#### Action item:
Return every line from the records below with the string "Right".

'''

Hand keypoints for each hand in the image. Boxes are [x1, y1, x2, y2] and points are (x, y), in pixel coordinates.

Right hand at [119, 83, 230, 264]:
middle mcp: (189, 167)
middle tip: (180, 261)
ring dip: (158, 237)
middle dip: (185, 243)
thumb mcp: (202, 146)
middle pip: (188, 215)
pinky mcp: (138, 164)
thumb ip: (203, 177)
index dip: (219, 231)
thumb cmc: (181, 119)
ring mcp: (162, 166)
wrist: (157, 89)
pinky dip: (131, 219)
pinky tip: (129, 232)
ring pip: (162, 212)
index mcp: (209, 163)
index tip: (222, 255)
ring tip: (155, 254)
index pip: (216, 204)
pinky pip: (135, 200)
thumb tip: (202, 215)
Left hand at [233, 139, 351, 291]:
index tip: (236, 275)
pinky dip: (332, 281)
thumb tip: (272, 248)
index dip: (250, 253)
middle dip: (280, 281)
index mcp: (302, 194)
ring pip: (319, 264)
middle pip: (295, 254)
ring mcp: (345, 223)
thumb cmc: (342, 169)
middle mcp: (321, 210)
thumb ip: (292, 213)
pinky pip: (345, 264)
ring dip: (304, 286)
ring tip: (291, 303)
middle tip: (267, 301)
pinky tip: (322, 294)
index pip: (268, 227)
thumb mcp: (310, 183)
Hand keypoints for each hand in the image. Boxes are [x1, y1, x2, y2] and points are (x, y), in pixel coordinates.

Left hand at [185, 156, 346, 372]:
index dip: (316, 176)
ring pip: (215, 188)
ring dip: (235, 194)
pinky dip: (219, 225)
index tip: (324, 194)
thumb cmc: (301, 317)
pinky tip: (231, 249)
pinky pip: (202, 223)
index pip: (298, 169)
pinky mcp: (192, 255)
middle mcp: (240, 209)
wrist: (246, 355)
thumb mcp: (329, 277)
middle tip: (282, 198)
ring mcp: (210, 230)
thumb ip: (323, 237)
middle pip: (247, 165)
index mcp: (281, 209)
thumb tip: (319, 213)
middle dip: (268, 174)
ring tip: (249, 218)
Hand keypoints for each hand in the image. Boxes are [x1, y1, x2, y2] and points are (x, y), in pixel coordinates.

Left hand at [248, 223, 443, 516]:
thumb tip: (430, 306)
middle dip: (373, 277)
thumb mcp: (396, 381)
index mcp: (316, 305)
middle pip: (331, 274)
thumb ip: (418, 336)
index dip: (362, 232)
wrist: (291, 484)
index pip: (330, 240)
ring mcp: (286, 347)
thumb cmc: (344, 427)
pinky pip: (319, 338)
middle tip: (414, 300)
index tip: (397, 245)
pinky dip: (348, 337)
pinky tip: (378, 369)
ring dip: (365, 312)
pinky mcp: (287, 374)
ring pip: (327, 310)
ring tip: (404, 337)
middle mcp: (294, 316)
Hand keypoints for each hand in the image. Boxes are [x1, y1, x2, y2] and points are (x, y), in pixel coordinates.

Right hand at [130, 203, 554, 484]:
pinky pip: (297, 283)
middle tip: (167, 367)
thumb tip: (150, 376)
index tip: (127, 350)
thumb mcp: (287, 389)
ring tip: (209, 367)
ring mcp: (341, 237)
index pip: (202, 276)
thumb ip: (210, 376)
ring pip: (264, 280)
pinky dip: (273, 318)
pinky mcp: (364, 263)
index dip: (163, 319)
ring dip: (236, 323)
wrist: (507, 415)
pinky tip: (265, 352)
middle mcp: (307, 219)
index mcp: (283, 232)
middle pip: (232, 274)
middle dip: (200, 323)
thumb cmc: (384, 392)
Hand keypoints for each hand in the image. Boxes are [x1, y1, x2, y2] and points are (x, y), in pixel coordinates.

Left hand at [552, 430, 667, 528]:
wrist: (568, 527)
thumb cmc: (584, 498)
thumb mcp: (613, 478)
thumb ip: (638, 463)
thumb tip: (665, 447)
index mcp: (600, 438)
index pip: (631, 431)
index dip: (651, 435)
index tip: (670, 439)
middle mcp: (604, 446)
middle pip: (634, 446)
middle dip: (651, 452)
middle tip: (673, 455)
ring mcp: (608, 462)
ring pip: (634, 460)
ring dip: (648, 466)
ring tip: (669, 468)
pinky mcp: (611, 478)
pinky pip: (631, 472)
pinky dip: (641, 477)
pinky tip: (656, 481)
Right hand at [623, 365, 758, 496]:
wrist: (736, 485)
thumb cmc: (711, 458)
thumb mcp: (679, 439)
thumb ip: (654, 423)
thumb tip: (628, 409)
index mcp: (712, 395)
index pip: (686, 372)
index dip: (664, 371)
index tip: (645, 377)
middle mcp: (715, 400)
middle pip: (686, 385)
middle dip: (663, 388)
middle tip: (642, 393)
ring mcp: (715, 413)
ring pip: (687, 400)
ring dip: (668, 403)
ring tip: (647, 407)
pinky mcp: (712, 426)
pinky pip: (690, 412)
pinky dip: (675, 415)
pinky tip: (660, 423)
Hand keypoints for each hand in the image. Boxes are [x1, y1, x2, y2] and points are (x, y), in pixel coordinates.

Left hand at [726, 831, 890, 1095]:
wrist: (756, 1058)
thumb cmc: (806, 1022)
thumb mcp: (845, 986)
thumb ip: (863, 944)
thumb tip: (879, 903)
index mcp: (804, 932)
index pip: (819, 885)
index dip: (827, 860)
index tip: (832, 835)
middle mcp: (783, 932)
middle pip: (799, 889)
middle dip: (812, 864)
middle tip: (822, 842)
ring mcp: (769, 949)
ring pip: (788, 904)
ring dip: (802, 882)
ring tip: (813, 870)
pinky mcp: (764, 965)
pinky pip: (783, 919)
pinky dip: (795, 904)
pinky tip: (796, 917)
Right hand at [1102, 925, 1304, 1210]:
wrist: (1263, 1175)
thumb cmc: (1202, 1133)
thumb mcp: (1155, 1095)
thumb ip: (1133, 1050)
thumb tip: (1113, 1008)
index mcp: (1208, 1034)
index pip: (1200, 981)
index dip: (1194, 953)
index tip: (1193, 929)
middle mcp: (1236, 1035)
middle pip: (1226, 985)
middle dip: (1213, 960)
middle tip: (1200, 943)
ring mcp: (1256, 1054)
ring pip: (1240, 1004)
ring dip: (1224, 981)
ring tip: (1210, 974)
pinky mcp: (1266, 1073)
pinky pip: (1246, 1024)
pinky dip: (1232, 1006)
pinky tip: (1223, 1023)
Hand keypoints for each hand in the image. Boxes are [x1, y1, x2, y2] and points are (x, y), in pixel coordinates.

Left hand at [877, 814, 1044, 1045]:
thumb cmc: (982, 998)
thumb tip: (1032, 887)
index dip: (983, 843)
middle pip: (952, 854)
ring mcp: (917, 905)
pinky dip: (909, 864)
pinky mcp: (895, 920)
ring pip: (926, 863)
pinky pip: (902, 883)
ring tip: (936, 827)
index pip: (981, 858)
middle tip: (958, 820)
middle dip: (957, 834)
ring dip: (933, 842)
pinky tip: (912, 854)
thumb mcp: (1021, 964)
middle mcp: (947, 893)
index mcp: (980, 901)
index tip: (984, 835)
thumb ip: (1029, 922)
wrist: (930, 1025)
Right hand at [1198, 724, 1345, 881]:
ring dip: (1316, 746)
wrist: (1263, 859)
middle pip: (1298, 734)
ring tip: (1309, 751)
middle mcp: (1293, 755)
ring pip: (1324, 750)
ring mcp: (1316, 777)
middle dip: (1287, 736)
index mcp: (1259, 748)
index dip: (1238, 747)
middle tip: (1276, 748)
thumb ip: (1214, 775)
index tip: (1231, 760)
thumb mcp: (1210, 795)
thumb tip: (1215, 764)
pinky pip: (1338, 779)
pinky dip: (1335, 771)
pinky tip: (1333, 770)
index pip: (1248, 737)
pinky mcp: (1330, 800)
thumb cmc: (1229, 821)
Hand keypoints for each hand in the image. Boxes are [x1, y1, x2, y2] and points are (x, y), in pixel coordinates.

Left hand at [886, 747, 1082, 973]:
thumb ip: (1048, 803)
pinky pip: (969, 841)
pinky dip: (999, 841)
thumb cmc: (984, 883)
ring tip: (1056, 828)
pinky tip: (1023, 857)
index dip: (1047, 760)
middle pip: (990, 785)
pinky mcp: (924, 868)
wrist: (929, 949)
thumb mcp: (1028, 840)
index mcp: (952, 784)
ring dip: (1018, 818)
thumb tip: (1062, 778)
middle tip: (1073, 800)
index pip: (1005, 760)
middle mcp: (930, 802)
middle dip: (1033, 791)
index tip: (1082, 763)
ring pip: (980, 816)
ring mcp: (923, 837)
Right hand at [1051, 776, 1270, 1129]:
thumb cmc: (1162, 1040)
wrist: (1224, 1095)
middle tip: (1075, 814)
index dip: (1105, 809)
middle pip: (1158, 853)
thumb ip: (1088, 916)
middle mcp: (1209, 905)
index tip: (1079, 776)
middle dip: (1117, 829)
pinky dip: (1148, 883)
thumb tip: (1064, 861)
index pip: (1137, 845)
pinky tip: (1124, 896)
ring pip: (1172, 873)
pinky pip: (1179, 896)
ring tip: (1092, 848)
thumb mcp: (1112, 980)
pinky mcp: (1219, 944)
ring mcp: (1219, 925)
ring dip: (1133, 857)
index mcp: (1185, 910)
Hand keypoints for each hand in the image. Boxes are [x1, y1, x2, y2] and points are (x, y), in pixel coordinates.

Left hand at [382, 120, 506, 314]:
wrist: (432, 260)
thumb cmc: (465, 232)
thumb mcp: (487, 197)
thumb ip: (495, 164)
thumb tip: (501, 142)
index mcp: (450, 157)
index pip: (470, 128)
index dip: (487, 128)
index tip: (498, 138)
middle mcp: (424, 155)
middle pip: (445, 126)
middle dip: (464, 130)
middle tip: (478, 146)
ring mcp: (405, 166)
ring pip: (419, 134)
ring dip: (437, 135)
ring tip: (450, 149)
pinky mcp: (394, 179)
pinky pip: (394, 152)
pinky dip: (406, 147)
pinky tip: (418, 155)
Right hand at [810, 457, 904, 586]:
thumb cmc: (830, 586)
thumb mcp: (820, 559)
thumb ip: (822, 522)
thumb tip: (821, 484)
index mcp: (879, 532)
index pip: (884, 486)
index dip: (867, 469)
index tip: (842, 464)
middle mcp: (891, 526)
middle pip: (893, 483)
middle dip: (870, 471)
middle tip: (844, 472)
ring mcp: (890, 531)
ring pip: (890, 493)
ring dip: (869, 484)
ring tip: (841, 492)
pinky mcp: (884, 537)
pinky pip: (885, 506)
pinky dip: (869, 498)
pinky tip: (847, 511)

'''

#### Output for this task:
Right hand at [119, 83, 230, 264]:
Right hand at [130, 203, 554, 484]:
Right hand at [623, 365, 758, 496]:
Right hand at [1102, 925, 1304, 1210]:
Right hand at [1198, 724, 1345, 881]:
Right hand at [1051, 776, 1270, 1129]:
Right hand at [810, 457, 904, 586]:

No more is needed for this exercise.